La felicidad en este mundo no consiste en poseer muchas riquezas y honores, sino en tener el corazón sosegado y contento.

Medios de conseguir la felicidad.
El que tuviere de su persona el cuidado que hemos dicho, podrá esperar con mucha razón la felicidad posible en este mundo, y la mayor en el otro.
La felicidad en este mundo no consiste en poseer muchas riquezas y honores, sino en tener el corazón sosegado y contento. Cualquier ciudadano o artesano que puede vivir honradamente con su trabajo, que tiene el corazón tranquilo, y está contento con su suerte, es tan feliz como el mayor Monarca. Y para lograr esta tranquilidad y alegría se necesita: en primer lugar, pensar bien, y obrar con rectitud, porque el hombre malo se ve siempre perseguido de los remordimientos de la conciencia, que turban su interior; y en lo exterior se ve expuesto a la enemistad y a los castigos que pueden darle los otros hombres en esta vida, y además a las eternas penas que le esperan en la otra.
En segundo lugar, es preciso que los que son pobres aprendan algún oficio, o tomen alguna profesión con que puedan ganar la vida honradamente; y aun los que son ricos deben aplicarse con ardor al estudio, para poder ser útiles a su patria, ocupar agradablemente el tiempo, y huir de la melancolia, que es la inseparable compañera de la ociosidad, y el mayor tormento imaginable.
"Hay que estar contento con lo que cada uno tiene y alcanza con su trabajo"

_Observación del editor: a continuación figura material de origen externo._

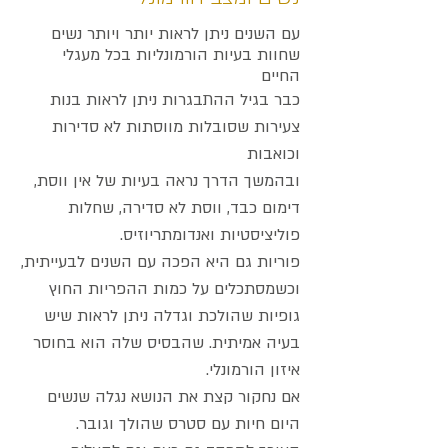
עם השנים ניתן לראות יותר ויותר נשים
שחוות בעיות הורמונליות בכל מעגלי
החיים
כבר בגיל ההתבגרות ניתן לראות בנות
צעירות שסובלות מווסתות לא סדירות
וכואבות
ובהמשך הדרך נראה בעיות של אין ווסת,
דימום כבד, ווסת לא סדירה, שחלות
פוליציסטיות ואנדומתריוזיס.
פוריות גם היא הפכה עם השנים לבעייתית,
וכשמסתכלים על כמות ההפריות החוץ
גופיות שהולכת וגדלה ניתן לראות שיש
בעיה אמיתית. שהבסיס שלה הוא בחוסר
איזון הורמונלי.
אם נחקור קצת את הנושא נגלה שנשים
היום חיות עם סטרס שהולך וגובר.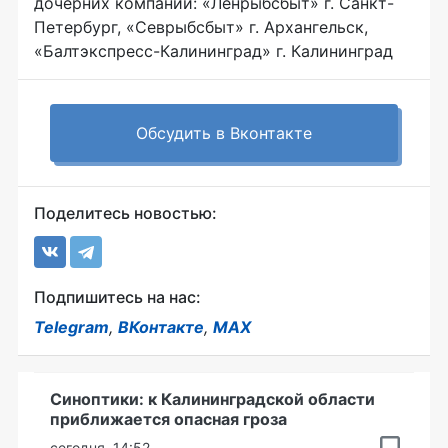
дочерних компаний: «Ленрыбсбыт» г. Санкт-
Петербург, «Севрыбсбыт» г. Архангельск,
«Балтэкспресс-Калининград» г. Калининград
Обсудить в Вконтакте
Поделитесь новостью:
Подпишитесь на нас:
Telegram
,
ВКонтакте
,
MAX
Синоптики: к Калининградской области
приближается опасная гроза
сегодня, 14:52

En tercer lugar, es menester guardarse de todos los males, así morales como físicos, absteniéndose de todas aquellas cosas que pueden producir aflicciones en el ánimo o enfermedades en el cuerpo. Y cuando a pesar de nuestro cuidado nos veamos con aflicciones o enfermedades, no debemos abandonarnos al abatimiento, sino sufrirlas con valor, y procurar cuanto antes podamos remediarlas o compensarlas.
En cuarto lugar, debemos estar contentos con los bienes que Dios nos diere, y que podamos alcanzar con nuestro trabajo, y no inquietarnos ni afanarnos por tener más. Los deseos desordenados son nuestros mayores enemigos; porque ocupándonos incesantemente con el afán de conseguir lo que no tenemos, nos impiden gozar con tranquilidad la que poseemos.